Scientists at Zurich University have developed a promising new therapy that targets the progression of diabetes type 2. Type 2 is the most common form of the disease and affects 90 per cent of diabetics. Type 2 diabetes is also on the rise worldwide due to health and lifestyle factors such as being overweight.
Diabetes is an incurable condition in which there is too much glucose in the blood. Type 2 normally develops in later life and can lead to health complications, such as heart and liver problems.
In the study, Marc Donath, professor of endocrinology and diabetes at Zurich University Hospital, and his team found that daily injections of anakinra, a drug also used to treat rheumatoid arthritis helped patients by targeting a cause of the disease.
“Until now we had treatments which weren’t able really to stop progression of the disease and here we are interfering with a mechanism responsible for it,” Donath said.
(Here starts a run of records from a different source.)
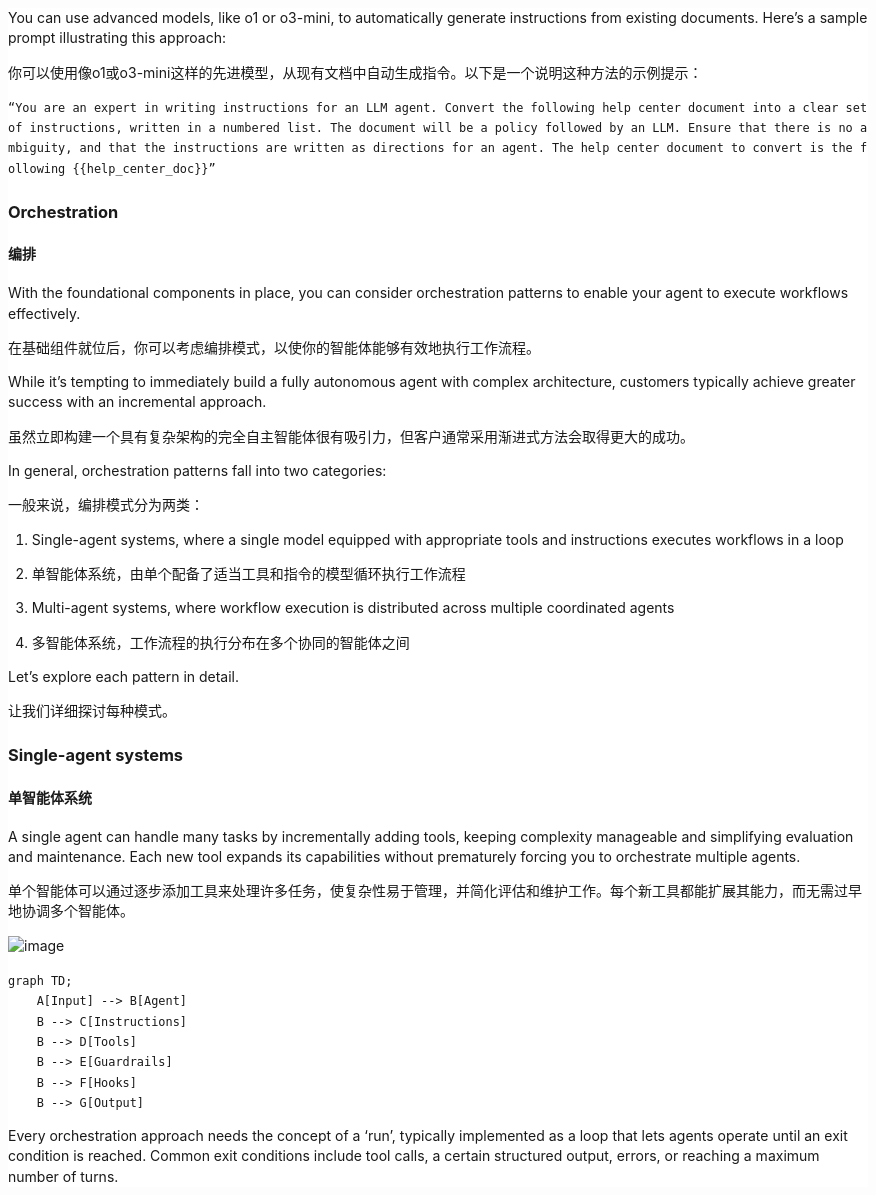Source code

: You can use advanced models, like o1 or o3-mini, to automatically generate instructions from existing documents. Here’s a sample prompt illustrating this approach:

你可以使用像o1或o3-mini这样的先进模型，从现有文档中自动生成指令。以下是一个说明这种方法的示例提示：

```
“You are an expert in writing instructions for an LLM agent. Convert the following help center document into a clear set of instructions, written in a numbered list. The document will be a policy followed by an LLM. Ensure that there is no ambiguity, and that the instructions are written as directions for an agent. The help center document to convert is the following {{help_center_doc}}” 
```

### Orchestration
#### 编排
With the foundational components in place, you can consider orchestration patterns to enable your agent to execute workflows effectively.

在基础组件就位后，你可以考虑编排模式，以使你的智能体能够有效地执行工作流程。

While it’s tempting to immediately build a fully autonomous agent with complex architecture, customers typically achieve greater success with an incremental approach. 

虽然立即构建一个具有复杂架构的完全自主智能体很有吸引力，但客户通常采用渐进式方法会取得更大的成功。

In general, orchestration patterns fall into two categories:

一般来说，编排模式分为两类：

01. Single-agent systems, where a single model equipped with appropriate tools and instructions executes workflows in a loop

01. 单智能体系统，由单个配备了适当工具和指令的模型循环执行工作流程

02. Multi-agent systems, where workflow execution is distributed across multiple coordinated agents

02. 多智能体系统，工作流程的执行分布在多个协同的智能体之间



Let’s explore each pattern in detail.

让我们详细探讨每种模式。

### Single-agent systems

#### 单智能体系统

A single agent can handle many tasks by incrementally adding tools, keeping complexity manageable and simplifying evaluation and maintenance. Each new tool expands its capabilities without prematurely forcing you to orchestrate multiple agents.

单个智能体可以通过逐步添加工具来处理许多任务，使复杂性易于管理，并简化评估和维护工作。每个新工具都能扩展其能力，而无需过早地协调多个智能体。



![image](https://github.com/user-attachments/assets/3c15064d-fb61-4e50-865f-a5221d36085d)




```mermaid
graph TD;
    A[Input] --> B[Agent]
    B --> C[Instructions]
    B --> D[Tools]
    B --> E[Guardrails]
    B --> F[Hooks]
    B --> G[Output]
```
Every orchestration approach needs the concept of a ‘run’, typically implemented as a loop that lets agents operate until an exit condition is reached. Common exit conditions include tool calls, a certain structured output, errors, or reaching a maximum number of turns.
Type 2 diabetes occurs when the body cannot produce enough insulin or use it effectively. Insulin, a hormone produced in the pancreas, is needed to transport sugar from the blood to cells, where it is used for energy.
Insulin-producing beta cells are sometimes destroyed in type 2 diabetes. Donath and his team already knew that a substance called interleukin beta was responsible for this in type 2.
Anakinra is an interleukin receptor antagonist as it blocks the action of the interleukin beta. To test the effects of the drug in type 2 diabetes, 36 people received a once:daily placebo injection and 34 people received a daily dose of 100 mg of anakinra for 13 weeks.
Scientists found that glucose levels were lower and the secretion of insulin better in the group that had taken anakinra. Patients also showed reduced systematic inflammation in the body which is a contributory factor for diabetes-related complications, such as heart problems.
The drug was found to have few side effects and Donath and his team are planning to conduct follow up studies.